According to the National Science Foundation, however, HBCUs are responsible for 16% of all science-related bachelor’s degrees awarded to African-American students. And a 2014 study reported that HBCUs accounted for 10 of the top 20 colleges awarding bachelor’s degrees in STEM fields – science, technology, engineering and mathematics — to black graduates.
That impact is plainly evident at Marshall, which includes 490 civil service employees who identify as a minority. Of that number, 134 graduated from an HBCU or minority-serving institution, or more than one in four. Those alums account for nearly 7% of the total Marshall civil-service workforce, and they’re everywhere one looks there.
Bobby Watkins, manager of Marshall’s Human Exploration Development & Operations Office, is a graduate of Albany State University in Albany, Georgia. “The experience wasn’t just about a community of like-minded students, but a faculty dedicated to mentoring and coaching us, to giving us a strong foundation to build our lives on,” he said.
Watkins joined NASA in 1986 as a mission operations engineer at NASA’s Johnson Space Center in Houston, and praises how far the federal system has come in ensuring “we learn from everyone, listen to every voice,” he said.
Ruth Jones, who graduated from the University of Arkansas at Pine Bluff in 1994, said the guidance she received there helped shape her career. “I liked math. I was a problem-solver,” said Jones, now Marshall’s Industrial Safety Branch chief and acting deputy director of NASA’s Michoud Assembly Facility in New Orleans. “My school channeled my passion, pointed me at opportunities, showed me how to contribute in a meaningful way.”
Marshall Chief Counsel Audrey Robinson, who graduated from Oakwood University in Huntsville, Alabama, in 1986, benefited initially from that HBCU’s program for academically gifted high school students, and its partnership with NASA’s Summer High School Apprenticeship Research Program, or SHARP. She interned in Marshall’s Materials Laboratory after her junior year of high school and worked there the summer after she graduated.
She credits the inspiration of several Marshall and Oakwood mentors — and the longtime close affiliation between the institutions — with inspiring her to stay with the space program even after she moved from engineering to law. “My advisors at Oakwood, like my mentors at Marshall, really cared,” she said. “They encouraged me to be my best, to always seek excellence. That attentiveness, that care, were life-changing.”
A new video created by Marshall’s Office of Diversity and Equal Opportunity showcases these individuals and more: Albanie Bolton, a graduate of Alcorn State University in Lorman, Mississippi, now avionics lead discipline engineer supporting RS-25 engine work for the Space Launch System; Hansel Gill, a graduate of Oakwood University, now managing SLS subsystems for core stage and upper stage production; Kim Solomon, a graduate of Savannah State College in Savannah, Georgia, deputy program manager for IT services in Marshall’s Office of the Chief Information Officer.

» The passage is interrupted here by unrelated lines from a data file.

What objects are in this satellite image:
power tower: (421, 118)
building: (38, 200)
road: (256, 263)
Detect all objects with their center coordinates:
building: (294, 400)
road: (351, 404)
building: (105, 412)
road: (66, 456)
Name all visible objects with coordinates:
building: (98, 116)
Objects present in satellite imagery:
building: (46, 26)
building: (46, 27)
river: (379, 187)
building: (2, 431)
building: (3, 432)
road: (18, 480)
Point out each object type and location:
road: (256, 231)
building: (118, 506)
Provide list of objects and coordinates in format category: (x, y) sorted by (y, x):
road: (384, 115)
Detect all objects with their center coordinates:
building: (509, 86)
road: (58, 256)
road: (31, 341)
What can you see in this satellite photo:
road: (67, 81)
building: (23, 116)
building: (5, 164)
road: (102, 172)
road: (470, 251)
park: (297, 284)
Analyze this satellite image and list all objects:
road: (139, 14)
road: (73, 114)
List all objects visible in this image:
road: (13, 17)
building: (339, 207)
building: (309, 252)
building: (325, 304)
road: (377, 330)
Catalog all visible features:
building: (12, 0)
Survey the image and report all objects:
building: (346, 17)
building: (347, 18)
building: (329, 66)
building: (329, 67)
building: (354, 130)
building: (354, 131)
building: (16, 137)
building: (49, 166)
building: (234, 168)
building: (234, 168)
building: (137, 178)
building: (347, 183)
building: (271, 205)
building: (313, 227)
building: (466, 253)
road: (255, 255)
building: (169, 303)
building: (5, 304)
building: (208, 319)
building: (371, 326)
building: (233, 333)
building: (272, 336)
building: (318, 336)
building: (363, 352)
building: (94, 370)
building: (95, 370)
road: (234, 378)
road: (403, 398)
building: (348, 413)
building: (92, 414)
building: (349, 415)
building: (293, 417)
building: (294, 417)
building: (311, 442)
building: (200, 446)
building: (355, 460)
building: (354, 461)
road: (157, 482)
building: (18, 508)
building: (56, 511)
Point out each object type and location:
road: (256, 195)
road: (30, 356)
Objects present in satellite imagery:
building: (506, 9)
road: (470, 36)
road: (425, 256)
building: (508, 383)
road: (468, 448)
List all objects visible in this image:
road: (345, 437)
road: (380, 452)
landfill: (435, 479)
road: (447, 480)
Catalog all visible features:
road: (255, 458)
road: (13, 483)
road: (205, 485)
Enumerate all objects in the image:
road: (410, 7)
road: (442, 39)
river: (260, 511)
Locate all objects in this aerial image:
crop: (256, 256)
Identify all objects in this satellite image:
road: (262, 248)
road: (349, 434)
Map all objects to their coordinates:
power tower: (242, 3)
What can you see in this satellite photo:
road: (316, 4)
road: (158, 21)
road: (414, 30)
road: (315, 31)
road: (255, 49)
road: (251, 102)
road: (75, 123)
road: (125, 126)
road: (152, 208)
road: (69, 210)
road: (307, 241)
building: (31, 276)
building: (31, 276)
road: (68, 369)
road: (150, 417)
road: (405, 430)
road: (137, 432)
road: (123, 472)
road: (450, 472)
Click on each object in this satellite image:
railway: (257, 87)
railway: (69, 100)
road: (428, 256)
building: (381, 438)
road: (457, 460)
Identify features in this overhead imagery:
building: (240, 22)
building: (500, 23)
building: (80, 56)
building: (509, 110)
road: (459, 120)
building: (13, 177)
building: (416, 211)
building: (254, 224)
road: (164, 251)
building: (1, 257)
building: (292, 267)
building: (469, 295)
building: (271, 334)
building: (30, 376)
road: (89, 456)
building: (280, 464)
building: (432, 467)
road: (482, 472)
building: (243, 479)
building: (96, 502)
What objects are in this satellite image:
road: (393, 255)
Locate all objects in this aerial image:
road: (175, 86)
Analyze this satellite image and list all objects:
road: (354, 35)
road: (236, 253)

All these HBCU graduates work to help turn new classes of HBCU students into future engineers and scientists — and also to turn the current generation of NASA workers into tomorrow’s leaders.
“It’s a twofold mission,” Watkins said. “I’m responsible for molding and building the next crop of diverse, experienced leaders coming up through the ranks right now. I also have to look beyond them, at the students just beginning their journeys. That means doing personal outreach, commencement speeches, visiting classrooms to talk about my experience and the opportunities available to them in government, in NASA.”
“It’s about giving back,” Jones agreed. She goes home often to tiny West Helena, Arkansas, to speak to high school students, some occupying the very same seats she once sat in. “This talent pool is wider than people realize,” she added. “And far deeper.”
NASA and Marshall work to engage and inspire underrepresented populations through a wide variety of education initiatives, internships and other STEM activities. The Minority University Research and Education Project, for example, awards multiyear grants to assist minority institution faculty and students in vital mission research. Marshall’s Black History Month events and other diversity-themed activities and celebrations are organized by the Office of Diversity and Equal Opportunity.
The Black History Month program, part of NASA’s African-American Special Emphasis Program, was cosponsored by Marshall’s Human Resources Office, Engineering Directorate and Office of Strategic Analysis and Communication.